Le 5 juin dernier (1967) nous sommes revenus au monde », dit le poète des territoires occupés Samih Al Qassim : « le cinq du mois de juin dernier, nous avons démuni le vent occidental de toutes les décorations entachées du sang des enfants et de la honte des décombres/ ». Samih Al Qassim est né en 1939 dans la ville de Zarka et mort à Ramallah en 2014. Il a refusé l’exil. Son premier recueil en vers rimés a paru en 1958. Son titre : Cortège du soleil.

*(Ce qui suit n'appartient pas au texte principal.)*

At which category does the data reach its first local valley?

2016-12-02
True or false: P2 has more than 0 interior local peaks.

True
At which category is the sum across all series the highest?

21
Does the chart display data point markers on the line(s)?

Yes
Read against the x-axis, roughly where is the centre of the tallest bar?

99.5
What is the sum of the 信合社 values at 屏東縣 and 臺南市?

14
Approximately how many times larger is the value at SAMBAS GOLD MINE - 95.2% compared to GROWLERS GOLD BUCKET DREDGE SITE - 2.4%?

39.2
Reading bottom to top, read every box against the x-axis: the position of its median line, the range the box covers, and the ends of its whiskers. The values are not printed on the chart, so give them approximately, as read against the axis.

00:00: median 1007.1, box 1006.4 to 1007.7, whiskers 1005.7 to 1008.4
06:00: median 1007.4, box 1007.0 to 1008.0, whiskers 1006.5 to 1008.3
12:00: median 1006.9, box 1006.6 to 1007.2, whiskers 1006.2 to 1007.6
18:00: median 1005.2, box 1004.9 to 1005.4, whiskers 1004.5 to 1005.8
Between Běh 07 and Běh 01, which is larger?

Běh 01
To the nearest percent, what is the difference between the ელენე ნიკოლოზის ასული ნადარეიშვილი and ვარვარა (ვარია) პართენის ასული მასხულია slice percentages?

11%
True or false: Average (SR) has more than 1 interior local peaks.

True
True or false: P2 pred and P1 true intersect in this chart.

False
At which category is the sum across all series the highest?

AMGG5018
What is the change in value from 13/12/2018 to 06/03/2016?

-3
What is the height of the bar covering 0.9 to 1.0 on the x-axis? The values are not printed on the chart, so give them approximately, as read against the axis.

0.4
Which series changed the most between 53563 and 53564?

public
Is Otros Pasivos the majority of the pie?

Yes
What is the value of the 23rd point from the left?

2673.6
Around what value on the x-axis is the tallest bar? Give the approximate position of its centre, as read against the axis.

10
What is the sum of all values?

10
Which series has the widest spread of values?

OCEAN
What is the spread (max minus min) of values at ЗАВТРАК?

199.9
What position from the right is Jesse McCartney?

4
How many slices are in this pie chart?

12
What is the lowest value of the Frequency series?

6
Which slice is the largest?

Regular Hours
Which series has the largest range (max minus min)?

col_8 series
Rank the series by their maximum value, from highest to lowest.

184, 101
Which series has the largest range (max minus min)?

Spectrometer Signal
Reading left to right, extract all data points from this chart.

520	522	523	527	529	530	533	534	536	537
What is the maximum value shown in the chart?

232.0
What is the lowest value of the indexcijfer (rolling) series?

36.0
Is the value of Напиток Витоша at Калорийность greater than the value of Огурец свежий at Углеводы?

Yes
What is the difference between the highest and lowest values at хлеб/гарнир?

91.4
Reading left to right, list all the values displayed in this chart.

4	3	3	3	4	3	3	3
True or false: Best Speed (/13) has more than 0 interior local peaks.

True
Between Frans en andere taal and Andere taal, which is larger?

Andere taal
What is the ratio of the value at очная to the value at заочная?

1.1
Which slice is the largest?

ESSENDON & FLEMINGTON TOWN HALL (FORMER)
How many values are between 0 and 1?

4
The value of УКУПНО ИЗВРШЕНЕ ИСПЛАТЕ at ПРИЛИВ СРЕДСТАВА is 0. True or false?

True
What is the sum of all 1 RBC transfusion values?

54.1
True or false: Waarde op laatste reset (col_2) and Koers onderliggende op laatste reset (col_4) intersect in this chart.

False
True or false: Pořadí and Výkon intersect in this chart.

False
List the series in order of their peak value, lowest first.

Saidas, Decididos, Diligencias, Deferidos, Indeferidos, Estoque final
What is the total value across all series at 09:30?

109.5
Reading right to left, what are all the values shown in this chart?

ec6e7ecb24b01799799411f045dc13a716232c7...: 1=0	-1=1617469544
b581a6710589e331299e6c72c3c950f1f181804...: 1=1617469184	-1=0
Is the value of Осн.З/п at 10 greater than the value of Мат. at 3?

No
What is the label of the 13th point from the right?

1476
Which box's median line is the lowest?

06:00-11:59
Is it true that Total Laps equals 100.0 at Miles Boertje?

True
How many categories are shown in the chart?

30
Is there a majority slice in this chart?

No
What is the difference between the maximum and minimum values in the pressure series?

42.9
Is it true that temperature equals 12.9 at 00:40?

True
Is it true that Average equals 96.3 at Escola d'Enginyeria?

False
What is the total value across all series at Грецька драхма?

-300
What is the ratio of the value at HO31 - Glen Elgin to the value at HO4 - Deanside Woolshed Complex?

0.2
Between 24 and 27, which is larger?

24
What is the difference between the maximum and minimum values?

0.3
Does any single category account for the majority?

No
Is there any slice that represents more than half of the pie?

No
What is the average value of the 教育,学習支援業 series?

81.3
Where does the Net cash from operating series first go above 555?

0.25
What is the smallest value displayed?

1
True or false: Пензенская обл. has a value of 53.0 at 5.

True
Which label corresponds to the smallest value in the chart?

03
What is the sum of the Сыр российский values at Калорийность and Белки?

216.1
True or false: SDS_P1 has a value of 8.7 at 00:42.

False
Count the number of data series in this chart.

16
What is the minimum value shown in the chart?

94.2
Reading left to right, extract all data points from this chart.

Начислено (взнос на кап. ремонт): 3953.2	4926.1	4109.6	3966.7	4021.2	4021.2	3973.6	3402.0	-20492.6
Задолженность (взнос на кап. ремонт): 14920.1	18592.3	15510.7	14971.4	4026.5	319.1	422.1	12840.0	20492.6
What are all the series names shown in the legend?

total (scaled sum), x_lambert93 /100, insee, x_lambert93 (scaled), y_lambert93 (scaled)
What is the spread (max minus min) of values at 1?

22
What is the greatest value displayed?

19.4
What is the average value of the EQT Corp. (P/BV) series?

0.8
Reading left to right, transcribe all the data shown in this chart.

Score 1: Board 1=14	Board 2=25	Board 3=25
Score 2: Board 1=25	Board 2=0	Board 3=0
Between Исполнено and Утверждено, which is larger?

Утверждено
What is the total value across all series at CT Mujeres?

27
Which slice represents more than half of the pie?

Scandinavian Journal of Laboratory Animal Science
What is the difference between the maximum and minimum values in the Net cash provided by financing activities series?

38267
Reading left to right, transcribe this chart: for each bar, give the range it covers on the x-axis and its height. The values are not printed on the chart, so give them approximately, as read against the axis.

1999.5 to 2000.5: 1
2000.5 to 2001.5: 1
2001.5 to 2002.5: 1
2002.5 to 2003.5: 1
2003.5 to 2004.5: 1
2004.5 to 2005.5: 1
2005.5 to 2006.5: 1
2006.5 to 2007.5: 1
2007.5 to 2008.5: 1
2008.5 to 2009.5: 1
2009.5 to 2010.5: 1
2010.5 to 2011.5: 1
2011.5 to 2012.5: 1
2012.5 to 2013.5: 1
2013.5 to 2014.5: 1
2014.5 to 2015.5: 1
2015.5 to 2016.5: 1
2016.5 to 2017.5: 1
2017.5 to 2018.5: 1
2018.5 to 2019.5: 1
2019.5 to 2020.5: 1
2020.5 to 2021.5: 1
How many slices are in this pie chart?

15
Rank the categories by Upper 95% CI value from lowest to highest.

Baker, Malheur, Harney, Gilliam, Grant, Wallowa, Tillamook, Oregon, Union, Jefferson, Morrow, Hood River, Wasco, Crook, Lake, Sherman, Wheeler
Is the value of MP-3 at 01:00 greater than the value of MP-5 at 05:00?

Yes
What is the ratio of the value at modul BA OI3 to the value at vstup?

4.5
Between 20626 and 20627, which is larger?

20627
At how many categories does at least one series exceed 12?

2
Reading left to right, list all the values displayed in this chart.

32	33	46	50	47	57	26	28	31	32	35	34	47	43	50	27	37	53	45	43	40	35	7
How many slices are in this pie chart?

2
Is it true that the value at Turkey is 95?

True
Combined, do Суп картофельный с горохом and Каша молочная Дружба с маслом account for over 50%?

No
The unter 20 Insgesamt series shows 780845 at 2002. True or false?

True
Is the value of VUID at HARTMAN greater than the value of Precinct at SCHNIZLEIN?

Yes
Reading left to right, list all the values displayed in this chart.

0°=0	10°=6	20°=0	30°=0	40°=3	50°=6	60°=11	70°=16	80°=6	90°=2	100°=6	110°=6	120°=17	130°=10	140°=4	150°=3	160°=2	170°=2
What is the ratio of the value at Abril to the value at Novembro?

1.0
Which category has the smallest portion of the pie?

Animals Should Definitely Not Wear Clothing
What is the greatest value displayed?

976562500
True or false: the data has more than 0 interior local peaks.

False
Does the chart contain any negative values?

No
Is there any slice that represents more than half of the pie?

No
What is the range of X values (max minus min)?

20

Son compatriote Tawfiq Az Zayad, né à Nazareth en 1929 et décédé en 1974, a refusé lui aussi de quitter sa terre, il désirait être son gardien et gardien des orangers et oliviers, il écrit : « si nous avons soif, nous presserons les pierres/nous mangerons de la terre si nous avons faim/ mais nous ne partirons pas et nous ne serons pas avares de notre sang/Ici nous avons un passé, un présent Ici est notre avenir… »
La poésie révolutionnaire a toujours accompagné les luttes des peuples pour leur indépendance et droits d’exister. À cet effet, la poésie palestinienne s’est mêlée intrinsèquement à la lutte pour la survie, à une lutte armée et à la résistance. Mais, que reste-t-il de ces poètes palestiniens aujourd’hui lorsque leur peuple est déshumanisé par son identité, exproprié de sa terre ancestrale, bâillonné dans sa soif de liberté ? Un peuple redevenu apatride, inexistant, fantôme et incompris dans son désir d’exister comme Palestiniens et vivre sur sa terre.
Le monde n’est plus, pour eux, qu’une prison à ciel ouvert, mais, jamais la parole de ces poètes n’a été si persistante, si humaine, si forte dans ce chaos. Et, Mahmoud Darwich, la Voix de la poésie palestinienne nous rappelle : « Et nous aimons la vie autant que possible/Nous dansons entre deux martyrs/Entre-eux, nous érigeons/Pour les violettes, un minaret ou des palmiers ».